TransCanada pipeline protesters arrested on White House sidewalk

TransCanada Corp.’s proposed oil pipeline from Canada drew protesters to the White House for a third day, with police arresting about 50 demonstrators who urged President Barack Obama to reject the project.

Environmental organizations such as and Rainforest Action Group oppose TransCanada’s Keystone XL, citing dangers of a leak along the pipeline route through six states and concerns that producing the Canadian oil by turning tar-like, bitumen- soaked sand into liquid may be more polluting than getting oil from other reservoirs.

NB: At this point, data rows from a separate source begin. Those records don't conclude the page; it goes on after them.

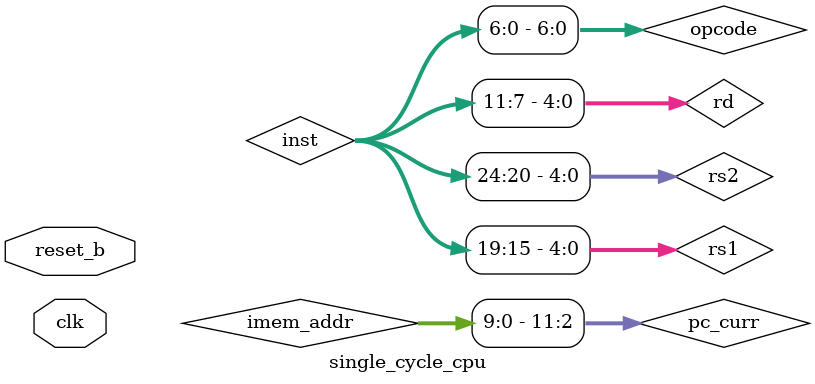
<source format=sv>
/* ********************************************
 *	Extended Version of COSE222 Lab #3
 *
 *	Module: top design of the single-cycle CPU (single_cycle_cpu.sv)
 *  - Top design of the single-cycle CPU
 *
 *  Author: DongKyun Lim (sts08015@korea.ac.kr)
 *
 * ********************************************
 */

`timescale 1ns/1ps

module single_cycle_cpu
#(  parameter IMEM_DEPTH = 1024,    // imem depth (default: 1024 entries = 4 KB)
              IMEM_ADDR_WIDTH = 10,
              REG_WIDTH = 32,
              DMEM_DEPTH = 1024,    // dmem depth (default: 1024 entries = 8 KB)
              DMEM_ADDR_WIDTH = 10 )
(
    input           clk,            // System clock
    input           reset_b         // Asychronous negative reset
);

    // Wires for datapath elements
    logic   [IMEM_ADDR_WIDTH-1:0]   imem_addr;
    logic   [31:0]  inst;   // instructions = an output of ????

    logic   [4:0]   rs1, rs2, rd;    // register numbers
    logic   [REG_WIDTH-1:0] rd_din;
    logic           reg_write;
    logic   [REG_WIDTH-1:0] rs1_dout, rs2_dout;

    logic   [REG_WIDTH-1:0] alu_in1, alu_in2;
    logic   [3:0]   alu_control;    // ALU control signal
    logic   [REG_WIDTH-1:0] alu_result;
    logic           alu_zero;
    logic           alu_sign;
    logic           alu_carry;

    logic   [DMEM_ADDR_WIDTH-1:0]    dmem_addr;
    logic   [31:0]  dmem_din, dmem_dout;
    logic           mem_read, mem_write;

    // -------------------------------------------------------------------
    /* Main control unit:
     * Main control unit generates control signals for datapath elements
     * The control signals are determined by decoding instructions
     */
    logic   [6:0]   opcode;
    logic   [6:0]   branch;
    logic           alu_src, mem_to_reg;
    logic   [1:0]   alu_op;
    logic   [2:0]   funct3;
    
    assign opcode = inst[6:0];
    assign funct3 = inst[14:12];

    always_comb begin
        if(opcode == 7'b1100011) begin  //conditional branch
            branch[0] = (funct3 == 3'b000);    //beq
            branch[1] = (funct3 == 3'b001);    //bne
            branch[2] = (funct3 == 3'b100);    //blt
            branch[3] = (funct3 == 3'b101);    //bge
            branch[4] = (funct3 == 3'b110);    //bltu
            branch[5] = (funct3 == 3'b111);    //bgeu
        end
        else if(opcode == 7'b1101111 || opcode == 7'b1100111) begin    //unconditional branch (jal, jalr)
            branch[6] = 1'b1;
        end
        else begin
            branch = 7'b0;
        end
    end

    assign mem_read = (opcode == 7'b0000011);    // ld
    assign mem_write = (opcode == 7'b0100011);   // sd
    assign mem_to_reg = (opcode == 7'b0000011);   //ld
    assign reg_write = (opcode == 7'b0000011||opcode == 7'b0110011||opcode == 7'b0010011||opcode == 7'b1100111||opcode == 7'b1101111||opcode == 7'b0110111||opcode == 7'b0010111);
    assign alu_src = (opcode == 7'b0000011||opcode == 7'b0100011||opcode == 7'b0010011||opcode == 7'b1100111||opcode == 7'b1101111||opcode == 7'b0010111);

    always_comb begin
        case(opcode)
            7'b0000011: begin    //loads
                alu_op = 2'b00;
            end
            7'b0100011: begin    //stores
                alu_op = 2'b00;
            end
            7'b1100011: begin    //conditinal branches
                alu_op = 2'b01;
            end
            7'b0110011: begin    //rtype
                alu_op = 2'b10;
            end
            7'b0010011: begin   //itype
                alu_op = 2'b11;
            end
            7'b1101111: begin   //jal
                alu_op = 2'b00;
            end
            7'b1100111: begin   //jalr
                alu_op = 2'b00;
            end
            7'b0010111: begin   //auipc
                alu_op = 2'b00;
            end
            default: begin
                alu_op = 2'b00;
            end
        endcase
    end

    /* ALU control unit:
     * ALU control unit generate alu_control signal which selects ALU operations
     * Generating control signals using alu_op, funct7, and funct3 fields
     */
    logic   [6:0]   funct7;

    assign funct7 = inst[REG_WIDTH-1:25];
    logic slt;
    always_comb begin
        if(alu_op == 2'b00) begin
            alu_control = 4'b0010;  //add
            slt = 1'b0;
        end
        else if(alu_op == 2'b01) begin  //conditional branches
            alu_control = 4'b0110;      //sub --> to compare
            slt = 1'b0;
        end
        else begin
            if(funct3 == 3'd0 && ((alu_op == 2'b10 && funct7 == 7'd0) || (alu_op == 2'b11))) begin  //add
                alu_control = 4'b0010;
                slt = 1'b0;
            end
            else if(funct3 == 3'd0 && funct7 == 7'b0100000) begin //sub
                alu_control = 4'b0110;
                slt = 1'b0;
            end
            else if(funct3 == 3'b111 && funct7 == 7'd0) begin   //and
                alu_control = 4'b0000;
                slt = 1'b0;
            end
            else if(funct3 == 3'b110) begin   //or
                alu_control = 4'b0001;
                slt = 1'b0;
            end
            else if(funct3 == 3'b100) begin   //xor
                alu_control = 4'b0011;
                slt = 1'b0;
            end
            else if(funct3 == 3'b001 && funct7 == 7'd0) begin   //shift left
                alu_control = 4'b0111;
                slt = 1'b0;
            end
            else if(funct3 == 3'b101 && funct7 == 7'd0) begin   //shift right
                alu_control = 4'b1000;
                slt = 1'b0;
            end
            else if(funct3 == 3'b101 && funct7 == 7'b0100000) begin //shift right arithmetic
                alu_control = 4'b1001;
                slt = 1'b0;
            end
            else if(funct3 == 3'b010 || funct3 == 3'b011) begin //set less than
                alu_control = 4'b0110;
                slt = 1'b1;
            end
        end
    end

    /* Immediate generator:
     * Generating immediate value from inst[31:0]
     */
    logic   [REG_WIDTH-1:0]  imm32;
    logic   [REG_WIDTH-1:0]  imm32_branch;  // imm32 left shifted by 1
    logic   [11:0]  imm12;  // 12-bit immediate value extracted from inst
    logic   [19:0]  imm20;  // 20-bit immediate value --> for unconditional branch, upper immediate
    logic   imm_flag;

    always_comb begin
        case(opcode)
            7'b0000011: begin   //ld
                imm12 = inst[31:20];
                imm_flag = 1'b1;
            end
            7'b0100011: begin   //sd
                imm12[11:5] = inst[31:25];
                imm12[4:0] = inst[11:7];
                imm_flag = 1'b1;
            end
            7'b0010011: begin   //i-type
                imm12 = inst[31:20];
                if(alu_control == 4'b0111 || alu_control == 4'b1000 || alu_control == 4'b1001) begin    //slli, srli, srai
                    imm12 = {7'd0,imm12[4:0]};
                end
                imm_flag = 1'b1;
            end
            7'b1100011: begin   //conditional branch
                imm12[11] = inst[31];
                imm12[9:4] = inst[30:25];
                imm12[3:0] = inst[11:8];
                imm12[10] = inst[7];
                imm_flag = 1'b1;
            end
            7'b1101111: begin //unconditional branch - jal
                imm20[19] = inst[31];
                imm20[9:0] = inst[30:21];
                imm20[10] = inst[20];
                imm20[18:11] = inst[19:12];
                imm_flag = 1'b0;
            end
            7'b1100111: begin   //unconditional branch - jalr
                imm12 = inst[31:20];
                imm_flag = 1'b1;
            end
            7'b0010111: begin   //auipc
                imm20 = inst[31:12];
                imm_flag = 1'b0;
            end
            7'b0110111: begin   //lui
                imm20 = inst[31:12];
                imm_flag = 1'b0;
            end
            
            default: begin
            end
        endcase
    end

    always_comb begin
        if(imm_flag) begin
            if((opcode == 7'b0010011 && funct3 == 3'b011) && (opcode == 7'b1100011 && (funct3 == 3'b110 || funct3 == 3'b111))) begin
                imm32 = {20'd0,imm12};         //bit extension (unsigned)
            end
            else begin
                imm32 = {{20{imm12[11]}},imm12};    //sign extension
            end
        end
        else begin
            imm32 = {{12{imm20[19]}},imm20};    //sign extension
        end
    end
    
    // Program counter
    logic   [31:0]  pc_curr, pc_next;
    logic           pc_next_sel;    // selection signal for pc_next
    logic   [31:0]  pc_next_plus4, pc_next_branch;

    assign pc_next_plus4 = pc_curr + 4;

    always_ff @ (posedge clk or negedge reset_b) begin
        if (~reset_b) begin
            pc_curr <= 'b0;
        end else begin
            pc_curr <= pc_next;
        end
    end

    // PC_NEXT

    always_comb begin
        if(branch[0] == 1'b1) begin //beq
            pc_next_sel = alu_zero;
        end
        else if(branch[1] == 1'b1) begin    //bne
            pc_next_sel = ~alu_zero;
        end
        else if(branch[2] == 1'b1) begin    //blt
            pc_next_sel = alu_sign;
        end
        else if(branch[3] == 1'b1) begin    //bge
            pc_next_sel = (~alu_sign || alu_zero);
        end
        else if(branch[4] == 1'b1) begin    //bltu
            pc_next_sel = alu_sign;
        end
        else if(branch[5] == 1'b1) begin    //bgeu
            pc_next_sel = (~alu_sign || alu_zero);
        end
        else if(branch[6] == 1'b1) begin    //unconditional branch (jal, jalr)
            pc_next_sel = 1'b1;
        end
        else begin
            pc_next_sel = 1'b0;
        end
    end

    always_comb begin
            if(opcode == 7'b1100111) begin  //jalr
                pc_next_branch = alu_result;
            end
            else begin
                imm32_branch = imm32 << 1;
                pc_next_branch = pc_curr + imm32_branch;
            end
    end
    assign pc_next = (pc_next_sel) ? pc_next_branch : pc_next_plus4; // if branch is taken, pc_next_sel=1'b1

    // ALU inputs
    assign alu_in1 = ((branch[6] && opcode == 7'b1101111) || opcode == 7'b0010111) ? pc_curr : rs1_dout;
    assign alu_in2 = alu_src ? imm32 : rs2_dout;

    // RF din
    always_comb begin
        if(branch[6]) begin
            rd_din = pc_next_plus4;
        end
        else if(mem_to_reg) begin
            if(funct3 == 3'd0) begin    //lb
                rd_din = {{24{dmem_dout[7]}},dmem_dout[7:0]};   //sign-extension
            end
            else if(funct3 == 3'b001) begin //lh
                rd_din = {{16{dmem_dout[15]}},dmem_dout[15:0]};   //sign-extension
            end
            else if(funct3 == 3'b100) begin //lbu
                rd_din = {24'd0,dmem_dout[7:0]};
            end
            else if(funct3 == 3'b101) begin //lhu
                rd_din = {16'd0,dmem_dout[15:0]};
            end
            else begin  //lw
                rd_din = dmem_dout;
            end
        end
        else if(slt) begin
            if(opcode == 7'b0110011 && funct3 == 3'b011 && funct7 == 7'd0) begin    //sltu
                rd_din = {31'd0,alu_carry};
            end
            else begin
                rd_din = {31'd0,alu_sign};
            end
        end
        else if(opcode == 7'b0110111) begin //lui
            rd_din = imm32 << 12;
        end
        else begin
            rd_din = alu_result;
        end
    end

    // imem
    assign imem_addr = pc_curr >> 2;    //32bit-imem

    // regfile
    assign rs1 = inst[19:15];
    assign rs2 = inst[24:20];
    assign rd = inst[11:7];

    // dmem
    assign dmem_addr = alu_result >> 2; //32bit-dmem
    always_comb begin
        if(funct3 == 3'b000) begin  //sb
            dmem_din = {24'd0,rs2_dout[7:0]};
        end
        else if(funct3 == 3'b001) begin //sh
            dmem_din = {16'd0,rs2_dout[15:0]};
        end
        else begin  //sw
            dmem_din = rs2_dout;
        end
    end
 
    /* Instantiation of datapath elements*/
    
    // IMEM
    imem #(
        .IMEM_DEPTH         (IMEM_DEPTH),
        .IMEM_ADDR_WIDTH    (IMEM_ADDR_WIDTH)
    ) u_imem_0 (
        .addr               (imem_addr),
        .dout               (inst)
    );

    // REGFILE
    regfile #( 
        .REG_WIDTH      (REG_WIDTH)
    ) u_regfile_0 (
        .clk            (clk), 
        .rs1            (rs1), 
        .rs2            (rs2), 
        .rd             (rd), 
        .rd_din         (rd_din), 
        .reg_write      (reg_write), 
        .rs1_dout       (rs1_dout), 
        .rs2_dout       (rs2_dout)
    );
    // ALU
    alu #(
        .REG_WIDTH          (REG_WIDTH)
    ) u_alu_0 (
        .in1                (alu_in1),            
        .in2                (alu_in2),            
        .alu_control        (alu_control),        
        .result             (alu_result),         
        .zero               (alu_zero),
        .sign               (alu_sign),
        .carry              (alu_carry)          
    );

    // DMEM
    dmem #(
        .DMEM_DEPTH         (DMEM_DEPTH),
        .DMEM_ADDR_WIDTH    (DMEM_ADDR_WIDTH)
    ) u_dmem_0 (
        .clk            (clk),
        .addr           (dmem_addr),
        .din            (dmem_din),
        .mem_read       (mem_read),
        .mem_write      (mem_write),
        .dout           (dmem_dout)
    );

endmodule
</source>
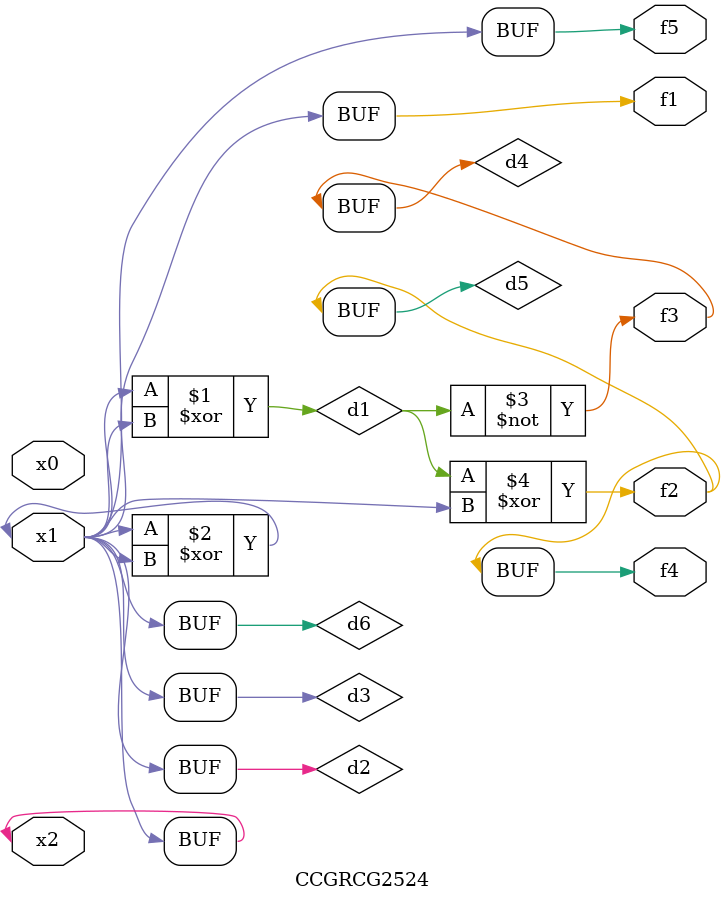
<source format=v>
module CCGRCG2524(
	input x0, x1, x2,
	output f1, f2, f3, f4, f5
);

	wire d1, d2, d3, d4, d5, d6;

	xor (d1, x1, x2);
	buf (d2, x1, x2);
	xor (d3, x1, x2);
	nor (d4, d1);
	xor (d5, d1, d2);
	buf (d6, d2, d3);
	assign f1 = d6;
	assign f2 = d5;
	assign f3 = d4;
	assign f4 = d5;
	assign f5 = d6;
endmodule

</source>
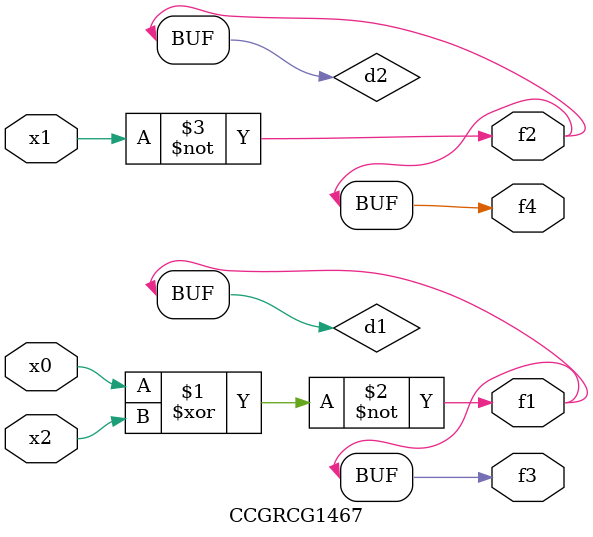
<source format=v>
module CCGRCG1467(
	input x0, x1, x2,
	output f1, f2, f3, f4
);

	wire d1, d2, d3;

	xnor (d1, x0, x2);
	nand (d2, x1);
	nor (d3, x1, x2);
	assign f1 = d1;
	assign f2 = d2;
	assign f3 = d1;
	assign f4 = d2;
endmodule

</source>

“I don’t think big oil, or any company like this, can come through and put us at risk,” said Lori Fisher, 54, owner of a photography studio in Shelby, Nebraska, one of the states the pipeline will cross. “Obama needs to push alternative energy and promote that.”

The pipeline would deliver 700,000 barrels of crude a day from Alberta’s oil sands to Gulf of Mexico refineries through Montana, South Dakota, Nebraska, Kansas, Oklahoma and Texas. The protests, which began on Aug. 20 and led to 110 arrests in the first two days, will continue until Sept. 3, according to spokeswoman Jane Kleeb.

The demonstrators were on the sidewalk outside the White House shouting “Keystone Pipeline – No” and “Tar Sands – No”

They were arrested for failing to remain in motion on the sidewalk, said David Schlosser, a U.S. Park Police spokesman.

The pipeline might pollute 450 miles of rivers that provide drinking water in the U.S. Midwest, according to a University of Nebraska study released on July 11.

The State Department, which has to approve the pipeline because it crosses international borders, repeatedly said it expects to make final decision by the end of the year.

TransCanada has agreements with about 85 percent of the landowners along the route, said Terry Cunha, a spokesman.

“The real issue here is that the U.S. needs crude oil,” Cunha said in an e-mail. The U.S. “must make a decision: import conflict-free crude oil from Canada or import it from repressive regimes like the Middle East or Libya. That is the issue.”